A False Correction on Reagan's Record
After I wrote my piece on why a candidate with Ronald Reagan's record would encounter problems if he were trying to become the Republican presidential nominee today, I received the following comment from Stan Greer of the National Right to Work Committee from the National Institute for Labor Relations Research:
The author’s comment about Ronald Reagan’s stance on Right to Work laws is very misleading. Actually, that’s too kind. It’s basically false.
The kernel of truth is that Reagan did oppose Right to Work laws before he entered electoral politics and did not actively support making California a Right to Work state while he was governor. However, by the time Reagan became a serious presidential candidate, he had seen the light. He became an increasingly staunch supporter of state Right to Work laws and a staunch opponent of federal legislation designed to expand Big Labor’s compulsory-unionism privileges. On January 13, 1976, the Washington Post’s Lou Cannon quoted Reagan: “I would say that right now my leaning is very heavily toward right-to-work, and I think that’s the feeling of the rank-and-file of labor.”
By June 6, 1979, Reagan wasn’t hedging at all. He said: “It should be the right of the individual to decide whether he wants to belong to a union.”
The fact that the author of this article could refer to Reagan simply as an “opponent” of Right to Work laws, without acknowledging that years before he became President he changed into a Right to Work supporter, and remained one for the rest of his political career, reflects either gross ignorance or malice on his part.
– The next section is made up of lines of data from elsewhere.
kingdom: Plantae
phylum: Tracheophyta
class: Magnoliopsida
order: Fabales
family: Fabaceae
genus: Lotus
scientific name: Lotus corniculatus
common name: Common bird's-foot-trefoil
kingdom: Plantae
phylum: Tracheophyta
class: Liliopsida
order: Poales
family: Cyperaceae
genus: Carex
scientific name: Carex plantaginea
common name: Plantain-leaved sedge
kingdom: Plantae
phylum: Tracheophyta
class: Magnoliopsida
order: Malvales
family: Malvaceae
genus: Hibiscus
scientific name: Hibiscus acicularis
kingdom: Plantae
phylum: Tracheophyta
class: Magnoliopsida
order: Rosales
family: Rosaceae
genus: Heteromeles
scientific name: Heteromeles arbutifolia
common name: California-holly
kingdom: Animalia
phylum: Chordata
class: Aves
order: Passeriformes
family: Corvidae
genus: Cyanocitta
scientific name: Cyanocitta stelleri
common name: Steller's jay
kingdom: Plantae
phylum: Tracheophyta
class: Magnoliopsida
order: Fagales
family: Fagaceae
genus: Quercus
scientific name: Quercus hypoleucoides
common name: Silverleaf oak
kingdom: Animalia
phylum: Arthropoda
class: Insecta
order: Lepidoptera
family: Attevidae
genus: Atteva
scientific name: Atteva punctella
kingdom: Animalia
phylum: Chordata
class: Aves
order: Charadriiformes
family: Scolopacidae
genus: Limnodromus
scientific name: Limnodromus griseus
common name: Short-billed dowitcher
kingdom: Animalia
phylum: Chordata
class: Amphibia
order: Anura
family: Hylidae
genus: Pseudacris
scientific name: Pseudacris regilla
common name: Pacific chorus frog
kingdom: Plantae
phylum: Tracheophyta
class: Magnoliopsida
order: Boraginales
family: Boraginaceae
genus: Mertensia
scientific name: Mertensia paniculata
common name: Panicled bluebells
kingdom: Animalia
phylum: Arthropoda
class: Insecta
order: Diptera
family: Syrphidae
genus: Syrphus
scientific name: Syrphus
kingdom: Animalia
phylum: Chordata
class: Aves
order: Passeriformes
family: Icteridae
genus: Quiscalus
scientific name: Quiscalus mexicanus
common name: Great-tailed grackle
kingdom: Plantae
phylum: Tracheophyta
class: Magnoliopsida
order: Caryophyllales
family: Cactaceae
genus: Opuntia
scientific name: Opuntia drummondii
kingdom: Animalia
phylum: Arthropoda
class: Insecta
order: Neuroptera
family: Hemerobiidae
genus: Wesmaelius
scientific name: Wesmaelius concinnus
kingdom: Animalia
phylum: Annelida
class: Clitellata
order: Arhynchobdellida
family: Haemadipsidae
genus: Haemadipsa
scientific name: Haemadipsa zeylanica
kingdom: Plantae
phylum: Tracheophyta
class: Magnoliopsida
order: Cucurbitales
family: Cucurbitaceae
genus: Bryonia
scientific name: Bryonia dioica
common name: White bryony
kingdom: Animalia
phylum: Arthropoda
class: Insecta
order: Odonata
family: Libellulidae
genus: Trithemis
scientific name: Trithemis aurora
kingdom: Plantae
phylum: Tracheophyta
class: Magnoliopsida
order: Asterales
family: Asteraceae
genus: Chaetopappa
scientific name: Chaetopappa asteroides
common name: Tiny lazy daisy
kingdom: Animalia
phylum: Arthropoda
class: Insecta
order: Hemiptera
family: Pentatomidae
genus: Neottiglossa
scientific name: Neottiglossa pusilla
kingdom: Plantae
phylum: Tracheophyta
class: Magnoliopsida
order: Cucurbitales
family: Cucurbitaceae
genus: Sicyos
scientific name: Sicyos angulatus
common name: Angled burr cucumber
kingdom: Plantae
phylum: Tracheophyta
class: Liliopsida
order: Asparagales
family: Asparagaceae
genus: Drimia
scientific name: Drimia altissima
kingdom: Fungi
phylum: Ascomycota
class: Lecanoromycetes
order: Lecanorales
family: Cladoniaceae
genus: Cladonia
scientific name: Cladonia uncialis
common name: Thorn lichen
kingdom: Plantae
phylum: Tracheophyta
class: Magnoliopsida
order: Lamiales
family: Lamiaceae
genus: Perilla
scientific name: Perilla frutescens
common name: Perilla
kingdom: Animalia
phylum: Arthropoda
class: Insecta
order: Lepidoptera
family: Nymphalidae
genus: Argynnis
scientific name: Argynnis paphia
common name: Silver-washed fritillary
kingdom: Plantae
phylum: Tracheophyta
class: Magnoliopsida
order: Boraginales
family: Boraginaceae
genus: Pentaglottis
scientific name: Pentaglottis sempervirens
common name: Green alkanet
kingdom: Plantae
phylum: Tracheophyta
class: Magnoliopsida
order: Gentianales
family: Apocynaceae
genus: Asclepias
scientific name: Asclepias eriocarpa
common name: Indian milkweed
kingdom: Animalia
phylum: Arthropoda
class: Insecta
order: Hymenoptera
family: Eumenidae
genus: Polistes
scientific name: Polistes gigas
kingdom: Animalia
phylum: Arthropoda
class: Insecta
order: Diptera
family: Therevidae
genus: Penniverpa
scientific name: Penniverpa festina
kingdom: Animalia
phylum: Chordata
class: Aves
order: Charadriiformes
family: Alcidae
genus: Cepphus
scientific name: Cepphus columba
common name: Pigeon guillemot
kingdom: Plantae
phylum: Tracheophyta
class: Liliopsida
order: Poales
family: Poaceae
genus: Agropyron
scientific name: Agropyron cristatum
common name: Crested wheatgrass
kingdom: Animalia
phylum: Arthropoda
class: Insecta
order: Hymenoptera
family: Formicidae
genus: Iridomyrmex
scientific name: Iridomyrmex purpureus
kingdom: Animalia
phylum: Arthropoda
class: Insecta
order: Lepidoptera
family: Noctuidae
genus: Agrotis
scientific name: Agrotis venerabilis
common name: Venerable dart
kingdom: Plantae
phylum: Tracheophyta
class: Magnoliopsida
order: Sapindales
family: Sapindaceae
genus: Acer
The fact that the Frum Forum could publish such an inane and ill-founded claim suggest “fact checking” is not something David Frum and his cohorts do.
I would argue that it's Mr. Greer who strikes me as ill-founded. Reagan had not abandoned his opposition to right-to-work laws by the time he was running for Governor of California in 1966. His support for such laws was a key point of his official Labor for Reagan Committee. He wrote to a supporter in July 1966 that "I also was a leader of our Guild in the fight in 1958 against the right-to-work bill. I am still opposed to right-to-work." Yes, as a presidential candidate, Reagan did come to support right-to-work laws, even as he came to denounce abortion.
The fact remains that he opposed right-to-work as candidate and governor, and the likes of Mr. Greer likely would give a very hard time to any presidential candidate nowadays who had done the same.